■ **Set task**
Pull out every line below that contains the word "duodenum". Case counts, so only lines with the same capitalization match.
——
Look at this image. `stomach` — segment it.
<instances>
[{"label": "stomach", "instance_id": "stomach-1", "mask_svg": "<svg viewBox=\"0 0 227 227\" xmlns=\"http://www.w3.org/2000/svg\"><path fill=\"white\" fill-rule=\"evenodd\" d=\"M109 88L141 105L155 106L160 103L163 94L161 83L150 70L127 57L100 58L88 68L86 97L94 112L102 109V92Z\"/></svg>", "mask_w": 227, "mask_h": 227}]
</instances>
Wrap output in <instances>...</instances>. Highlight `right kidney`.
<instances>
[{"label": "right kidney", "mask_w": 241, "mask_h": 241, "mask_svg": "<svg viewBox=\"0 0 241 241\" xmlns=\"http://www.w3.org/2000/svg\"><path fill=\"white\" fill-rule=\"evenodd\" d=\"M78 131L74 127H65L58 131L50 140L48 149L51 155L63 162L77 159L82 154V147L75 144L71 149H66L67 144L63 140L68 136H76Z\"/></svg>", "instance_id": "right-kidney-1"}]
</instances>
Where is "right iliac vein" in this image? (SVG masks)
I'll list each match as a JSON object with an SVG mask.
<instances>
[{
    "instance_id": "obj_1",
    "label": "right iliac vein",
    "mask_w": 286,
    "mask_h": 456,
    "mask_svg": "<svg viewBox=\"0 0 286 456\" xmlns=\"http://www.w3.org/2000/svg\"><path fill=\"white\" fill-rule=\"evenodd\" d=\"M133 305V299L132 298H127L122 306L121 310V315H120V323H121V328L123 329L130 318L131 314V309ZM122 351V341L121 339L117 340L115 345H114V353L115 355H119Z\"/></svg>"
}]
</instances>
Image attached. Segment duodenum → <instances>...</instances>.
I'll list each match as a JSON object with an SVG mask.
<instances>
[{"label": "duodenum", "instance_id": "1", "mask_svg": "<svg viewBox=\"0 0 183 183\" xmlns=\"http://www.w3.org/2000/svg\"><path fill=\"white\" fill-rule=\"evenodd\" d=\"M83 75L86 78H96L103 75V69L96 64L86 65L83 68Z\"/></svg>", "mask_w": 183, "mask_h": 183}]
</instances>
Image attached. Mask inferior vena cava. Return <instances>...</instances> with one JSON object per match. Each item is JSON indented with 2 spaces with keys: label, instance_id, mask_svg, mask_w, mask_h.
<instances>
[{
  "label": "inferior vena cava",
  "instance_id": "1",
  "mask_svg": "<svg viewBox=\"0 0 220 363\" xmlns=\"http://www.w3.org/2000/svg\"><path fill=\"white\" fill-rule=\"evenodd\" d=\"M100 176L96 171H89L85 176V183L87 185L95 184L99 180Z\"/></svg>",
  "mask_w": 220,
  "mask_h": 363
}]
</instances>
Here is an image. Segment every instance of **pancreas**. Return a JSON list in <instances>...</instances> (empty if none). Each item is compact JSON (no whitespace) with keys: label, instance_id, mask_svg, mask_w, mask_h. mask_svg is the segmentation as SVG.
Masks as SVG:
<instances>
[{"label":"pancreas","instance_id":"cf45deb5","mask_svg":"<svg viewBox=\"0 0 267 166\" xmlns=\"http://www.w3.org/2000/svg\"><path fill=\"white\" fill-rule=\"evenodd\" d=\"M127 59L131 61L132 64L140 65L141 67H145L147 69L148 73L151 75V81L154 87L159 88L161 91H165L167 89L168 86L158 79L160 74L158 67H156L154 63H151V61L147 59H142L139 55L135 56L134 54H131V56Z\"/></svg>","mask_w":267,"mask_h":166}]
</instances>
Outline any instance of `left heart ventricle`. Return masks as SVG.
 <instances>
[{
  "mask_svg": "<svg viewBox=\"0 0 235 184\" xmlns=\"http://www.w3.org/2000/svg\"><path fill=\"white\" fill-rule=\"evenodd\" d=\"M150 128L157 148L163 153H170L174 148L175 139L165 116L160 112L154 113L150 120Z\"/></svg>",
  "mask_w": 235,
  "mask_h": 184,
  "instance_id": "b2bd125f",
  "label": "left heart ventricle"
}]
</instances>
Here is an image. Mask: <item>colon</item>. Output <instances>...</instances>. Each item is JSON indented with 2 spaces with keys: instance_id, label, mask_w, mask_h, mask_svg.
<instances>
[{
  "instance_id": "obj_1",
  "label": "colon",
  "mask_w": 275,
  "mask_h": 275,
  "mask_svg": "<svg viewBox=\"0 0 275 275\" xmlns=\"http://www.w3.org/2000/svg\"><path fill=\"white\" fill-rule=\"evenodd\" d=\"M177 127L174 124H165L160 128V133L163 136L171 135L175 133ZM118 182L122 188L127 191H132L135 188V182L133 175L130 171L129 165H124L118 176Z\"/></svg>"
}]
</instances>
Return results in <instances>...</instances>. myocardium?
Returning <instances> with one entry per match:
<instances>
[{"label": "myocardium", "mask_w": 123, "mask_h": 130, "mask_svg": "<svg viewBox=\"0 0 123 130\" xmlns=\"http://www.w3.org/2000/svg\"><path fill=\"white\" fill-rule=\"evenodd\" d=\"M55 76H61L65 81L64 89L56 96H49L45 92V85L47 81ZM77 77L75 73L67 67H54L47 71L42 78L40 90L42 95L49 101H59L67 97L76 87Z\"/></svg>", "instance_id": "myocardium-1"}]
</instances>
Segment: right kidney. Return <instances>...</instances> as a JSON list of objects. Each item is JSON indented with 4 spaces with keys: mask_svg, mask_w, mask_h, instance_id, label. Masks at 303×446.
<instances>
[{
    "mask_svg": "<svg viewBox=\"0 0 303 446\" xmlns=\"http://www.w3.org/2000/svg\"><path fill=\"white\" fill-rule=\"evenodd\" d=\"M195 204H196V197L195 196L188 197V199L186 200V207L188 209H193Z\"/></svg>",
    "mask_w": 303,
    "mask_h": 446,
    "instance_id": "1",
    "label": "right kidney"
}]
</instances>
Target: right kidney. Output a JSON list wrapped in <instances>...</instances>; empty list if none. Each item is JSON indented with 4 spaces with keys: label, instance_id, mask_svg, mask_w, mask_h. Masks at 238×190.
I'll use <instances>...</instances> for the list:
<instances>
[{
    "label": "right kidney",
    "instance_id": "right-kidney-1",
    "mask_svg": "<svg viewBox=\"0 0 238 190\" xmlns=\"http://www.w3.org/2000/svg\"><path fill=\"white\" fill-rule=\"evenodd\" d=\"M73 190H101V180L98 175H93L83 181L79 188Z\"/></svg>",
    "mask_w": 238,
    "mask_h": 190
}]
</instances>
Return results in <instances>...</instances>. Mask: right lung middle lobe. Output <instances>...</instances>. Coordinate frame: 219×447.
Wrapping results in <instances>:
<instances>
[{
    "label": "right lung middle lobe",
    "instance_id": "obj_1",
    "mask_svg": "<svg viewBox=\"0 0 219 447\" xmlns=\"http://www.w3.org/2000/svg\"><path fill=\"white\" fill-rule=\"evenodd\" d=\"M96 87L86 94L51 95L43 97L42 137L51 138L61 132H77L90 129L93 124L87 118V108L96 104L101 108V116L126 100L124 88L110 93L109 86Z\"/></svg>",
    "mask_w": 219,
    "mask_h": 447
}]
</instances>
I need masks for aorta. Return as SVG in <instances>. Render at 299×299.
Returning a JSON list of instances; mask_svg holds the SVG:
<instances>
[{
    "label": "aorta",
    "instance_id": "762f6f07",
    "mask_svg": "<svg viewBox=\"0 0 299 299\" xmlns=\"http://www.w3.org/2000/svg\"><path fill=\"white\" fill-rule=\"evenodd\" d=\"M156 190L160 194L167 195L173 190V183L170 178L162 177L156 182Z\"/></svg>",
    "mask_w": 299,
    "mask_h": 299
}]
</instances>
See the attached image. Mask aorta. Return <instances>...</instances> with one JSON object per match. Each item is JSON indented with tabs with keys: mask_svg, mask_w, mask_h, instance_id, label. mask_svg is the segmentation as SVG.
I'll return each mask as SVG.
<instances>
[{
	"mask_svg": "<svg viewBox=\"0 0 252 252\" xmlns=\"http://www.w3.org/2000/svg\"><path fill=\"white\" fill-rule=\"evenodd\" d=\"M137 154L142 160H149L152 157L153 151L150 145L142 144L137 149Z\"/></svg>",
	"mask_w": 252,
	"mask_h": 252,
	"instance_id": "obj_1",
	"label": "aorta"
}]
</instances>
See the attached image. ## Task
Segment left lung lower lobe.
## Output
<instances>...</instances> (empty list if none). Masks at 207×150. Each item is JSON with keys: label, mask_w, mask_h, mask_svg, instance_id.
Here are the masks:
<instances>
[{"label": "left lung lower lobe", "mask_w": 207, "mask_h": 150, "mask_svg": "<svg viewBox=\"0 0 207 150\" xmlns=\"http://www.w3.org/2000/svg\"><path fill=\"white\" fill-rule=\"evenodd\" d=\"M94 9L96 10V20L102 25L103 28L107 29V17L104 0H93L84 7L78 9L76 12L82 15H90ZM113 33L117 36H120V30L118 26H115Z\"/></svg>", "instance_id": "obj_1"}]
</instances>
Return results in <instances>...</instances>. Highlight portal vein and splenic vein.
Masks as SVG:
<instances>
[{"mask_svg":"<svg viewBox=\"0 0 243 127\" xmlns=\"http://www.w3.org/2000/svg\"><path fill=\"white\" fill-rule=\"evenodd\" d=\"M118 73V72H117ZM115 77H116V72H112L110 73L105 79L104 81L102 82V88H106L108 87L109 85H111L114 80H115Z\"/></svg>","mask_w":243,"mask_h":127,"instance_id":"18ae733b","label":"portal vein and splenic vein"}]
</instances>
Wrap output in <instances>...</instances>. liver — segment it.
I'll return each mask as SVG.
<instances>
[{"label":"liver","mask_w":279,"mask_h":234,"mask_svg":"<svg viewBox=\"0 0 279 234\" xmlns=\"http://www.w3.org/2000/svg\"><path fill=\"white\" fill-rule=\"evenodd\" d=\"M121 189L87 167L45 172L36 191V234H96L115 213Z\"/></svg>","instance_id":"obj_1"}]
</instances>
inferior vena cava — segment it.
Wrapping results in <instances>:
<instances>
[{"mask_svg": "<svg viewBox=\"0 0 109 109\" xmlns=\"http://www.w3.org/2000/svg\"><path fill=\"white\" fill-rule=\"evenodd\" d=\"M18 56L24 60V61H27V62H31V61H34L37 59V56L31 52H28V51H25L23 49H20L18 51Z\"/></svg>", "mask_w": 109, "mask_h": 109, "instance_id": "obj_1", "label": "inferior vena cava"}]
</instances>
——
■ **Output of the task**
Image attached. Segment duodenum → <instances>...</instances>.
[{"label": "duodenum", "instance_id": "1", "mask_svg": "<svg viewBox=\"0 0 183 183\" xmlns=\"http://www.w3.org/2000/svg\"><path fill=\"white\" fill-rule=\"evenodd\" d=\"M83 75L86 78H96L103 75V69L96 64L86 65L83 68Z\"/></svg>", "mask_w": 183, "mask_h": 183}]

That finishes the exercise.